Le Chef est d’accord avec mon projet : je vais apprendre l’arabe. Aucun effort à faire, le professeur se déplace jusqu’à mon bureau ! C’est donc ma sixième langue vivante (la 7ème si je compte le bengali dont je n’ai appris que les rudiments avant d’abandonner), la 3ème qui ne s’écrit pas avec des caractères latins, après le bengali et le japonais, et la 3ème non indo-européenne après le hongrois et le japonais. J’ai donc tout de suite quelque chose à quoi me raccrocher. Accepter donc comprendre une structure autre, un mode de pensée soutenu par une construction spécifique. Chaque mot a une racine, reconnaître la racine dans un mot c’est tout de suite en comprendre le sens. Et puis il y a les sons ! Telles des caresses, des chuintements, des murmures à l’oreille… Séduction des sonorités, fascination pour la sémantique qui permet le sous-entendu, la concision, la poésie ! Ouverture à une culture jusqu’ici mystérieuse, explication par la langue de processus culturels jusqu’alors obscurs, compréhension soudaine de l’origine de certaines expressions aux traductions biaisées ou simplifiées. Vision globale d’une langue ancienne, complexe, souple, riche, agile, nuancée, qui permet les élans poétiques ou la coupante précision de la philosophie, les élans d’amour et la mystique de l’amour suprême, celui pour Dieu.

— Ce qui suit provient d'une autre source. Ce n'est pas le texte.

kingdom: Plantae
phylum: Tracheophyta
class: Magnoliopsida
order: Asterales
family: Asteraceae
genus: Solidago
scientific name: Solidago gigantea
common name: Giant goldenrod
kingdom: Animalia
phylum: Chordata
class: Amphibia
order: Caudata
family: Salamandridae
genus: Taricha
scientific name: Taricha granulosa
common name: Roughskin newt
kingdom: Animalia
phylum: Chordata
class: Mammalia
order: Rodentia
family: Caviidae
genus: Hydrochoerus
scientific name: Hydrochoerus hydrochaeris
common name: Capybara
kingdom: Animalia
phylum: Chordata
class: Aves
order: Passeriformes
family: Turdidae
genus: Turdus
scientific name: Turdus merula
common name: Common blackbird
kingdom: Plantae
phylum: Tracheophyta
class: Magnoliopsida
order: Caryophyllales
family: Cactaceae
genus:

Pénétrer la culture de ce peuple à la sagesse antique en manipulant son vocabulaire, d’abord maladroitement, puis s’approprier les constructions grammaticales fascinantes, autres, étranges étrangères, outils de précision pour viser au plus juste de la pensée, pensée venue du fond des âges. La base dont tout le monde s’est éloigné dans les pays arabes mais à laquelle tout le monde revient. « Classique », « littéraire », socle commun à tous les dialectes qui jonglent avec les structures, inventent des néologismes, se laissent influencer par les colonisateurs, gouverneurs, mandataires, anglais, français…

ET L’ECRITURE

Alphabet, certes, mais les lettres ne s’écrivent pas de la même façon suivant qu’elles sont initiales, médianes ou finales. Il y a celles qui s’accrochent et celles qui ne s’accrochent pas aux suivantes. Des mots avec des espaces… Les voyelles courtes ne se notent pas, les voyelles longues qui se notent, au nombre de trois : a, i, u (prononcé ou). Un seul article défini indépendamment du genre (car il y a des genres en arabe, contrairement à d’autres langues non indo-européennes). La consonne initiale qui admet la prononciation complète de l’article al – sur le modèle d’al qamar, la lune – est donc lunaire ; la consonne initiale qui n’admet pas la prononciation du « l » de l’article al – sur le modèle d’achams, le soleil – est donc solaire. De la poésie déjà dans la grammaire : les consonnes lunaires rêvent-elles ? les consonnes solaires brillent-elles d’un éclat aveuglant ? Et pas d’article du tout : le nom est indéfini.

MON PROFESSEUR

Tarek est égyptien, diplômé d’Al-Azhar, la prestigieuse université du Caire. Cultivé, fin, drôle, curieux, passionné, il est jeune et poursuit des études de didactique de l’enseignement des langues étrangères, se spécialise dans l’étude de l’enseignement du dialecte égyptien en France à travers l’analyse des manuels existants. Nous échangeons sur la linguistique comparée, l’Islam et le catholicisme, les coutumes occidentales et arabes. Parfois je l’entraîne dans des débats qui nous éloignent du cours, mais il se laisse volontiers emmener, il sait que je ne lâcherai pas comme tant d’autres de ses élèves rebutés par la difficulté de la langue et prend désormais son temps pour échanger avec moi sur nos centres d’intérêt communs. Sa méthode n’est pas tout à fait celle des professeurs de langue mais elle me convient parfaitement et je progresse vite. J’expliquerai comment une prochaine fois…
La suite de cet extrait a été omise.